◆ TASK REQUIREMENTS ◆
The answer must be an exact copy of the lines from the one holding "right eye: (133, 202)" through the final line of the entries, and nothing else.

Keypoint coordinate data:
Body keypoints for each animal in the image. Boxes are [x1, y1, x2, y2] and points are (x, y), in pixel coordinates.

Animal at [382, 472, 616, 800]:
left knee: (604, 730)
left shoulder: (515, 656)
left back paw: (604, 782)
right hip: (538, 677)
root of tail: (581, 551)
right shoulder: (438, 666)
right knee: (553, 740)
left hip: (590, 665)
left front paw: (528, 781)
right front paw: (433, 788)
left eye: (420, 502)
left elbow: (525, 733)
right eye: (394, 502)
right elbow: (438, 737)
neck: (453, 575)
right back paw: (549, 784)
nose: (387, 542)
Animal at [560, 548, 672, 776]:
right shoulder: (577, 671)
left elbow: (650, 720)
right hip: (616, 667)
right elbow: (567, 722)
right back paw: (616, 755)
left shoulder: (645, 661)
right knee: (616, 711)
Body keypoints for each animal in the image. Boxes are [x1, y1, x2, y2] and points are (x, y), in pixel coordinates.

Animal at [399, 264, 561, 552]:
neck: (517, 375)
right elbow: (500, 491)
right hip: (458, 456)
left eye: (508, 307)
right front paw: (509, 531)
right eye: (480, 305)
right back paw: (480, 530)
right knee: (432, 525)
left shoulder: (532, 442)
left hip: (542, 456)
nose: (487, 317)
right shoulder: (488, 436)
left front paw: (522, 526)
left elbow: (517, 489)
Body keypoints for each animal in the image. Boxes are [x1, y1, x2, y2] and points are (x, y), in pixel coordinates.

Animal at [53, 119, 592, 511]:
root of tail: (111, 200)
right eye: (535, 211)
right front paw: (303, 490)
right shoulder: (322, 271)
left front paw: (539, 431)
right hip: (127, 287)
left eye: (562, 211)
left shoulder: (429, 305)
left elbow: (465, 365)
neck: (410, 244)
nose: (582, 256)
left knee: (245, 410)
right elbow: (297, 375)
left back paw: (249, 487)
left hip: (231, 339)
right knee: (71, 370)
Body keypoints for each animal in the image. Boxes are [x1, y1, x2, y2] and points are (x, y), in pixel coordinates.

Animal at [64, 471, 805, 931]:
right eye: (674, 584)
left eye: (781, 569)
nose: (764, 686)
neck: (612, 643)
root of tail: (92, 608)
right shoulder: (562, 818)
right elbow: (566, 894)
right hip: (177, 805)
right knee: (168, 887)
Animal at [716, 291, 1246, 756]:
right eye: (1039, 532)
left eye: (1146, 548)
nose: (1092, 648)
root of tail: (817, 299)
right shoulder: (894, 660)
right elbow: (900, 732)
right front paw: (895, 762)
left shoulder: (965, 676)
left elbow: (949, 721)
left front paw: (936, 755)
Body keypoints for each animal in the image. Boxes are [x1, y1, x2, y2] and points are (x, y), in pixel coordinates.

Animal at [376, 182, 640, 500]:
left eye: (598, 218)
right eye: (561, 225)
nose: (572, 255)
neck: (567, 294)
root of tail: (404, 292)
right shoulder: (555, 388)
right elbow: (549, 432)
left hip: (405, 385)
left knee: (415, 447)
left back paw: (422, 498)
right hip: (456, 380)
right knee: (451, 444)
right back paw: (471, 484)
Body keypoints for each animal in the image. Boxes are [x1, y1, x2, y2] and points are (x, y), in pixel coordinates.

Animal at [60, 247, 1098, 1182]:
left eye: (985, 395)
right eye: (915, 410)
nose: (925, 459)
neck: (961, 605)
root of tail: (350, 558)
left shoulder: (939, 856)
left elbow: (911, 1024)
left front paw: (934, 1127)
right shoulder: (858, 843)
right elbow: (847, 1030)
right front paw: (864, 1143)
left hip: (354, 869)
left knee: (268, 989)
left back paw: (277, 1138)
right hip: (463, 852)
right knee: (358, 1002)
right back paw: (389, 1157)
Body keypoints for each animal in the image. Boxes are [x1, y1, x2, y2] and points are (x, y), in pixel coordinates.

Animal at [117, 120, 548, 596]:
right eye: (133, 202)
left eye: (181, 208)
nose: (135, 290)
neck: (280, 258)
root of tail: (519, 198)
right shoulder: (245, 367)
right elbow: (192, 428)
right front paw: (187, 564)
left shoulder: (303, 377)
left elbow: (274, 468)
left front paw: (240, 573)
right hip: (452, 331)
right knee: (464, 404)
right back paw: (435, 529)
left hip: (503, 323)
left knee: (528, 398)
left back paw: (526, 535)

◆ OUTPUT OF THE TASK ◆
right eye: (133, 202)
left eye: (181, 208)
nose: (135, 290)
neck: (280, 258)
root of tail: (519, 198)
right shoulder: (245, 367)
right elbow: (192, 428)
right front paw: (187, 564)
left shoulder: (303, 377)
left elbow: (274, 468)
left front paw: (240, 573)
right hip: (452, 331)
right knee: (464, 404)
right back paw: (435, 529)
left hip: (503, 323)
left knee: (528, 398)
left back paw: (526, 535)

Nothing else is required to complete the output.